Since the 1980s this collective has lucidly transgressed the limits, encouraging artistic reflections in places it has been able to cause discomfort in.

Critical Art Ensemble (CAE) is a group that has managed, on numerous occasions and over the course of many decades, to provoke authorities. Since the group was first formed in 1987, they have published six titles that are their intellectual basis for applying art, to service critical activism. Their two main representatives and ideologists are Steve Kurtz and Steve Barnes; both enjoy exploiting art as an agent of chaos, which can make their audience ponder about certain local and global problems: on several occasions they have record governments’ authoritarian and oppressing attitudes, and they have designed energetic strategies to fight them.

The group is interested in the intersection of art and critical theory, with technology and political activism. Their supports or preferred media to develop their activities are the Internet, printed design, the digital image, performance, photography, video and printed and digital publications; they develop reactionary tactics which confront the normality the government promotes on issues such as vigilance, war, data collection and racial, political and economic issues.

They have become involved in different parts of the world, identifying themselves with rebel factions that employ art as a liberating tool; the drench themselves with local problems and begin a dialogue and interaction with the environment, to climax in concrete actions that have ranged from interfering with radio signals, printing posters and shirts, sending messages using electronic media and critical and inclusive performances, overall, they employ anything at hand and their actions defy being limited.

There is plenty of material on the net surrounding this group. Steve Kurtz has given several lectures in renowned institutions such as MIT, web channels such as TED talks, and many universities; the six books he has published can be found free of charge online on his webpage, there we can also find a wide record of his activities.

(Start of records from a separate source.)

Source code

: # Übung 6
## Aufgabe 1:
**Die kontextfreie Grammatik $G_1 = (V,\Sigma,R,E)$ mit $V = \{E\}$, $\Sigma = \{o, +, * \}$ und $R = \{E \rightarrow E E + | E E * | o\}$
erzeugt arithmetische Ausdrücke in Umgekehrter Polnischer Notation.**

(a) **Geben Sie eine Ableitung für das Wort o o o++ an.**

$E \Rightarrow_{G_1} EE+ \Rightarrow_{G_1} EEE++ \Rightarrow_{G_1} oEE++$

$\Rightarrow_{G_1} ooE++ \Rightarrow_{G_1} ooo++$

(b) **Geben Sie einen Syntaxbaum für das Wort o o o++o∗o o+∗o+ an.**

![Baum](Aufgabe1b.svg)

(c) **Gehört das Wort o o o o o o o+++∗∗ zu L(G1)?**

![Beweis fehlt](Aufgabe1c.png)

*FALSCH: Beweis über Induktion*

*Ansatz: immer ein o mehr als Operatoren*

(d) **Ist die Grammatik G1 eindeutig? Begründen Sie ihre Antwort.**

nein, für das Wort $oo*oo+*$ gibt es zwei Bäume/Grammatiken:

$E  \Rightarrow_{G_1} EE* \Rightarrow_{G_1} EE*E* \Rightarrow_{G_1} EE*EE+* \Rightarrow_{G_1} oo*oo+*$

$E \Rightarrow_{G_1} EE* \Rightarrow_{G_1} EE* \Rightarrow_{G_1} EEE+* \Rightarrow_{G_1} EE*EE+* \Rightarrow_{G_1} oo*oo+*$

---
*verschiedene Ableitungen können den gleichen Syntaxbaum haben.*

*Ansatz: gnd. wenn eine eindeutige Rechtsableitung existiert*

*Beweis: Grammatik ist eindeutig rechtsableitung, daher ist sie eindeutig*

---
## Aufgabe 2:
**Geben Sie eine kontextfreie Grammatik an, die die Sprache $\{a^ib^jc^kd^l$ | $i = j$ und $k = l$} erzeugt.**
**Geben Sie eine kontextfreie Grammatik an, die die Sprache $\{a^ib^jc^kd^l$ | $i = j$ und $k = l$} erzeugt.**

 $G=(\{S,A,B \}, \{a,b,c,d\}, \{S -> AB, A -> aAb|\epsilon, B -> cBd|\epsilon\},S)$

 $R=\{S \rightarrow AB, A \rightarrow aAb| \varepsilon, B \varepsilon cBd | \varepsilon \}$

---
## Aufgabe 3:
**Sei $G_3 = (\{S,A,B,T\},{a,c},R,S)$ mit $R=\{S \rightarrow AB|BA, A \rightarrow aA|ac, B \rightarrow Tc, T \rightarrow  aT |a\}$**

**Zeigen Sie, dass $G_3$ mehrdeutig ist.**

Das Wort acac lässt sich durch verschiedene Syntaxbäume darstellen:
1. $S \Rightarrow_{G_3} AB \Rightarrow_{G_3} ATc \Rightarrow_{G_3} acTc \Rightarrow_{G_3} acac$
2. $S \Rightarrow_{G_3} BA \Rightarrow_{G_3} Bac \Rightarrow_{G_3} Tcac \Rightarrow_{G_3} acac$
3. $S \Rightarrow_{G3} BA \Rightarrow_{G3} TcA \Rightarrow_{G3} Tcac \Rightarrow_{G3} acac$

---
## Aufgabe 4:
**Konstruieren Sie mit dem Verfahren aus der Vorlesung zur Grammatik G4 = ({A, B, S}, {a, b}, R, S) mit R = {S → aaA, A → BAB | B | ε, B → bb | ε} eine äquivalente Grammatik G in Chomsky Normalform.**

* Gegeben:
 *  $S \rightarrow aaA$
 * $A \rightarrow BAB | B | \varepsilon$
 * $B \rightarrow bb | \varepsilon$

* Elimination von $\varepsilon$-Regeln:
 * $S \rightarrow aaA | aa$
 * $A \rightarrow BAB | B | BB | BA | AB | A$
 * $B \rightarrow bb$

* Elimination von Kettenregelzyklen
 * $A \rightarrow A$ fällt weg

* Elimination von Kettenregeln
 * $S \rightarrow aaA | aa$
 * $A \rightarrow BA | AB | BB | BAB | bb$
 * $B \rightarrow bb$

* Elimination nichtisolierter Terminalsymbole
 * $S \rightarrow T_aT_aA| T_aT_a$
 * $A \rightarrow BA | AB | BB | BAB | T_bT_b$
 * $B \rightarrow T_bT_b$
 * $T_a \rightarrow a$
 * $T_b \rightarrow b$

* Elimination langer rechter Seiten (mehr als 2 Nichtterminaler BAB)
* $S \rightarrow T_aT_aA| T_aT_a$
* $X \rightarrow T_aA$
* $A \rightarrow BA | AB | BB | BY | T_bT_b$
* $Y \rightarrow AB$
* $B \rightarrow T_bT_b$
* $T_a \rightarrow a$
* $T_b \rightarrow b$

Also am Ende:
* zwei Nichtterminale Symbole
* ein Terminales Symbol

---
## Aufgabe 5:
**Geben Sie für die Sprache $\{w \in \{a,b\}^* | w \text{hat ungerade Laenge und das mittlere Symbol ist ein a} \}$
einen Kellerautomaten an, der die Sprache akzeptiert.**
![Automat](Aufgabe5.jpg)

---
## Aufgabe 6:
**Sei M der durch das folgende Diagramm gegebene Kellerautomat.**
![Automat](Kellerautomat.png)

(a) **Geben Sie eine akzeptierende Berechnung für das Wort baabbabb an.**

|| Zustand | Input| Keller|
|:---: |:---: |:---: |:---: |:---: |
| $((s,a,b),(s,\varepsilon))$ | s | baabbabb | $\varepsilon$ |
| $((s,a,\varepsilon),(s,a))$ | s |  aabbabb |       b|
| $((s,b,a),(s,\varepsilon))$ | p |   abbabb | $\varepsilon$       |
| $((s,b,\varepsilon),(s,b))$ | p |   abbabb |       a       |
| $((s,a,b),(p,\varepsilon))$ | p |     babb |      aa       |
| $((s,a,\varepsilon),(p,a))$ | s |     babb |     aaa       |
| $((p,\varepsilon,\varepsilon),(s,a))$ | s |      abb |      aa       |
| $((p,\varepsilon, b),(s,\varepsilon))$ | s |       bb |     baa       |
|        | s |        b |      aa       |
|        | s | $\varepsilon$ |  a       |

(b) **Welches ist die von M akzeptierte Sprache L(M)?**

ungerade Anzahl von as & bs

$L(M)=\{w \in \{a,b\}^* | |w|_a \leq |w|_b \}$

This collaboration seeks to activate consciousness and creativity; his experience should become an example for new generations, just as the diverse organisations that continue to pursue similar goals. The path he has travelled in with the CAE is worth studying, in order to become inspired and informed. At the end of the day, his admirable trajectory is in itself an honest invitation to unleash the rebellious seed that we all carry inside of us —and to do so with common good and freedom as our primary objectives.